Rent-to-own agreements allow potential homebuyers to pay rent while also having the option to purchase the home. A rental premium is an additional fee paid by the renter, which is subtracted from the purchase price if they decide to buy. If they don’t buy, the seller keeps the premium.
A rental premium is a feature of a specific technique for buying a home known as a lease-to-own. This method gives potential buyers the opportunity to live in the home and pay rent, while also giving them the option to purchase the home. In addition to the normal rent, the person renting the home must also pay an additional fee, known as the rental premium, which is subtracted from the purchase price of the home if the tenant exercises the option to buy. If there is no eventual purchase, the seller of the house keeps this additional premium.
Many people want to buy houses but lack the necessary funds to make these wishes come true. One option for people who are a bit short is the rent-to-own option, which combines elements of rent and purchase. The home seller allows the potential buyer to lease the home with monthly rental payments, but also charges additional fees on top of the monthly rent. One of these fees is the rental premium, a unique feature of leasing to own.

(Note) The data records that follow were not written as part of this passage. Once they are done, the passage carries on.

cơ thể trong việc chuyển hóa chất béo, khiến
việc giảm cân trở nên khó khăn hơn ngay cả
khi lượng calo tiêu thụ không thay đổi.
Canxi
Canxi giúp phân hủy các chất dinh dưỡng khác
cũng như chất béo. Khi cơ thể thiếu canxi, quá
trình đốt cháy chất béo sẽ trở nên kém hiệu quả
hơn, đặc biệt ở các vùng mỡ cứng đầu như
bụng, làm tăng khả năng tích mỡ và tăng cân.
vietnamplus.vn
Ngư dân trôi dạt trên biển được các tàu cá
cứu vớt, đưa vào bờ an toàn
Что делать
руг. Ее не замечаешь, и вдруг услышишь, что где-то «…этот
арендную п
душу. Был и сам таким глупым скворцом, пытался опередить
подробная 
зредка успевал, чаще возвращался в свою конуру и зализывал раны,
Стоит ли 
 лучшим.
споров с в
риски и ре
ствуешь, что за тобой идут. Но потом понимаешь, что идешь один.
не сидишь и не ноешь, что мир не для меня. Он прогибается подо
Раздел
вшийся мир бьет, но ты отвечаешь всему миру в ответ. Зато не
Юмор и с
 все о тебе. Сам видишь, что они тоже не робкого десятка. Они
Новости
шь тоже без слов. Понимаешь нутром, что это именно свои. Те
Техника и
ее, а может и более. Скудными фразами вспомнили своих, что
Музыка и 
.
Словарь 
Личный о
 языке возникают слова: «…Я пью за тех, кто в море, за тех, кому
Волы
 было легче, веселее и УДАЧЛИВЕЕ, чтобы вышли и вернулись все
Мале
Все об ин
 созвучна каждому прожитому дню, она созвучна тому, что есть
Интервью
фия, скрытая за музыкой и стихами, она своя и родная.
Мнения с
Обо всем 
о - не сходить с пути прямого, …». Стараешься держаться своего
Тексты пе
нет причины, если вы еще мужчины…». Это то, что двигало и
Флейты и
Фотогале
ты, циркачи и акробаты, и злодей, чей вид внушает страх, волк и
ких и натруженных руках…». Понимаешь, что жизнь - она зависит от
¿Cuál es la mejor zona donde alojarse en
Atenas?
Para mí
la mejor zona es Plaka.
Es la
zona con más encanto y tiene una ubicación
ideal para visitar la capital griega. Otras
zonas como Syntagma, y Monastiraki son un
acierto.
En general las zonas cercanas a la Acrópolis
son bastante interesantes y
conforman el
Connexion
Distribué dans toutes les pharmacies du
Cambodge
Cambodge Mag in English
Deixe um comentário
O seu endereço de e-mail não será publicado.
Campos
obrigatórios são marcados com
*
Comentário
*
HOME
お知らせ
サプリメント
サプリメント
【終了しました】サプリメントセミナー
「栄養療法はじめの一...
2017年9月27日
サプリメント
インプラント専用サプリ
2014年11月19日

The person renting the home must not only pay rent to live in the home in a lease-purchase agreement, but must also pay a monthly rental premium. Most lease-to-own options are completed within a few years, at which time the renter must decide if he or she wants to buy the home. If he decides to buy, all premium payments will be added to and subtracted from the purchase price.
For example, suppose a seller agrees to a lease-to-own agreement that requires a rental premium of US$200 per month and gives the tenant the option to purchase the home after three years. The purchase price of the house is $80,000 USD. After three years, or 36 months, the renter will have paid $7,200 in premiums. If he decides to buy, the price will drop to $72,800, which is the original $80,000 minus the $7,200 in premiums.
Using a rental premium protects the seller from losing out entirely if the renter decides to back out of the option to buy the home. If that happened, the seller would keep all premium payments. The ability to collect premiums, along with the option fee charged to the lessee in a lease-purchase agreement, can make the situation profitable for a seller, even if the purchase option is never exercised.